The Leftovers ha fatto centro e sensazione. Spiegazioni psicologiche si potrebbero sprecare, l’esposizione quotidiana ad ogni tipo di tragedia, desensibilizzazione, isolamento da social media, solitudine: ognuno che ha visto o vedrà la serie si porterà via domande e qualche considerazione sullo stato delle cose.
La TV non è stata la sola, e qui si iniziare a considerare.
Da una parte abbiamo le serie, mandata in onda dalla HBO, creata da Damon Lindelof e Tom Perrotta (anche scrittore del libro omonimo); dall’altra il film, star Nicolas Cage e un paio di altri attori diversamente sconosciuti.

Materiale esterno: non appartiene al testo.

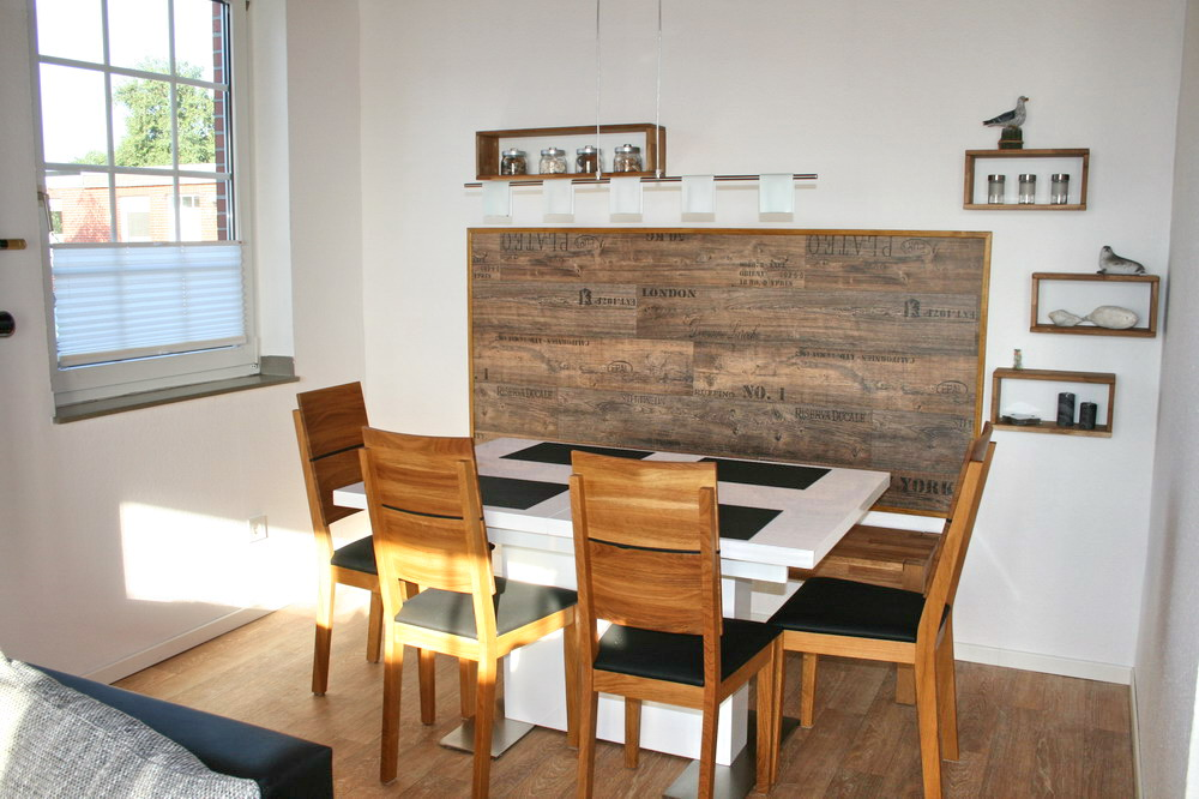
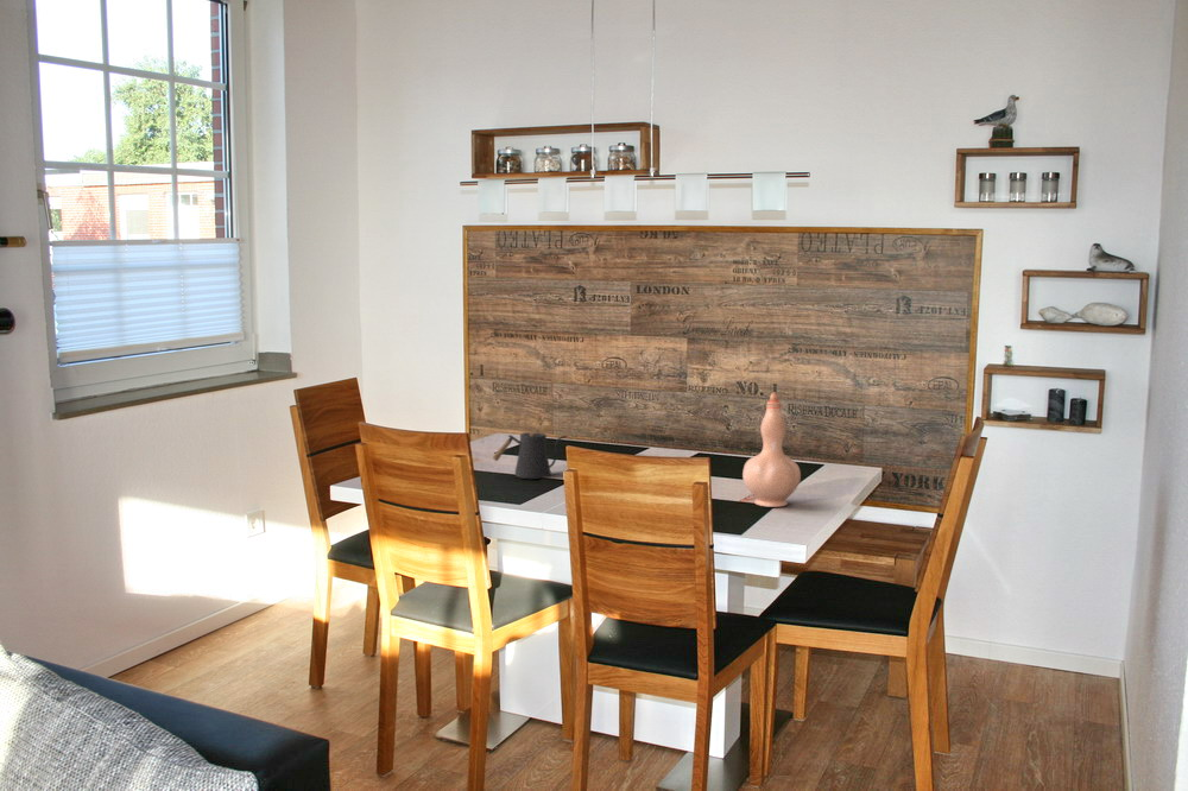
+ kettle [492,431,568,480]
+ vase [741,391,802,508]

Entrambe le produzioni sono adattamenti di due libri diversi, stesso argomento, e stesso modus operandi: in un evento che ricorda la seconda venuta biblica parte della popolazione mondiale sparisce, svaniti nel nulla in un istante.
Che due prodotti nella teoria identici siano usciti quasi nello stesso momento non è strano, ciò che è veramente inspiegabile è il perché: davanti ad un successo, seppur non sensazionale, della serie TV il film impallidisce al confronto. Se la prima è stata poco capita e non subito apprezzata, criticata per la lentezza e la difficoltà di comprensione, è innegabile anche all’occhio meno esperto che si tratti di un prodotto filmico di altissima qualità: ottima scrittura, personaggi a tutto tondo, The Leftovers è anomala ma accattivante, ansiogena e visivamente eccellente. Il titolo stesso tradotto alla meglio indica qualcosa che è avanzato, una vestige anacronistica, da solo basta ad essere una chicca e fonte di pathos. [more here]

The Leftovers non è una serie facile, come non lo è stata l’acclamata True Detective con tutte le dispersioni filosofiche di McConaughey difficili da seguire. In questo caso il parziale mutismo della serie non fa che allertare i sensi e noi non siamo abituati a farlo, non siamo abituati a chiederci perché tanto spesso quanto ci viene chiesto di fare. Criticata per la lentezza ha in questo “difetto” uno dei punti di forza, perché quando scorrono i titoli di coda e pare passata un’eternità il cervello si sta ancora facendo domande e gli occhi sembra stiano ancora guardando le sequenze allucinogene e quelle infinitamente vivide e crude.